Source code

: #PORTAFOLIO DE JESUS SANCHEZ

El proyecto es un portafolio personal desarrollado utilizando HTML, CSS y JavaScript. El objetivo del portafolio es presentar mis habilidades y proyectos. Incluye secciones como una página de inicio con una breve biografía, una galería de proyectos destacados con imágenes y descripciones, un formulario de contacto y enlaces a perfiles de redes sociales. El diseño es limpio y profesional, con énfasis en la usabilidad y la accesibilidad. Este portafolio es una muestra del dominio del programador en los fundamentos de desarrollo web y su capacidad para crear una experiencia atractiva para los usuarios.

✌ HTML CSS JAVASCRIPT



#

______

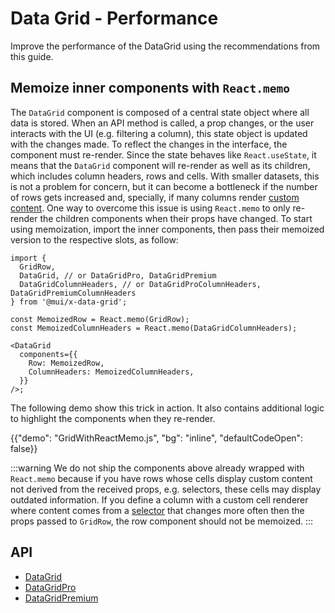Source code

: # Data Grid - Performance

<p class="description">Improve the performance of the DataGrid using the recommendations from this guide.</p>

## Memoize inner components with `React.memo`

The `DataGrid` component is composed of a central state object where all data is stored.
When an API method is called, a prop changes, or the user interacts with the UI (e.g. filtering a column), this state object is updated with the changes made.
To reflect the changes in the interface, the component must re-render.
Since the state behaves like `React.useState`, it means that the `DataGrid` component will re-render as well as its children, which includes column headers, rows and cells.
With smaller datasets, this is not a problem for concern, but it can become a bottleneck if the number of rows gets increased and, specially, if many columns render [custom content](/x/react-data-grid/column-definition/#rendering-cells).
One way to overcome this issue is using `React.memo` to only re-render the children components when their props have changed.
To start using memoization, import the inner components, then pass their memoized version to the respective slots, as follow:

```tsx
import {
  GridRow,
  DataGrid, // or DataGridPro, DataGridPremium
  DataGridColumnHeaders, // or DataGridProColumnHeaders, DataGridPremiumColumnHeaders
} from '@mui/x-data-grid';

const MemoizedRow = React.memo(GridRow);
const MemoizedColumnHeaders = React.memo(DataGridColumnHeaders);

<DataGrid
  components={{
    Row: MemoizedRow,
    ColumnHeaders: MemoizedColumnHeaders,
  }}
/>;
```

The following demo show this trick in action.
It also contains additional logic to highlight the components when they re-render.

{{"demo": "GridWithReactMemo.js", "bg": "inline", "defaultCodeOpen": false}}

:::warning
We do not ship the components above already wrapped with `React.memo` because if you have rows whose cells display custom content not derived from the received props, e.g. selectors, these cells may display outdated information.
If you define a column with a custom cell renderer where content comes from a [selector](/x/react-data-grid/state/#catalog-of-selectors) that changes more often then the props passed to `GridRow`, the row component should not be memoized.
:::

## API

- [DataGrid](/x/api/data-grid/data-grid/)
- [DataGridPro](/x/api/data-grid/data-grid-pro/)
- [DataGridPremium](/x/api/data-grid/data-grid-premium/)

______

● **Directions for this task**: Only one stretch of the records above is wanted: the lines between the one holding "The following demo show this trick in action." and the one holding "We do not ship", inclusive, reproduced exactly.

● **Response to this exercise**:
The following demo show this trick in action.
It also contains additional logic to highlight the components when they re-render.

{{"demo": "GridWithReactMemo.js", "bg": "inline", "defaultCodeOpen": false}}

:::warning
We do not ship the components above already wrapped with `React.memo` because if you have rows whose cells display custom content not derived from the received props, e.g. selectors, these cells may display outdated information.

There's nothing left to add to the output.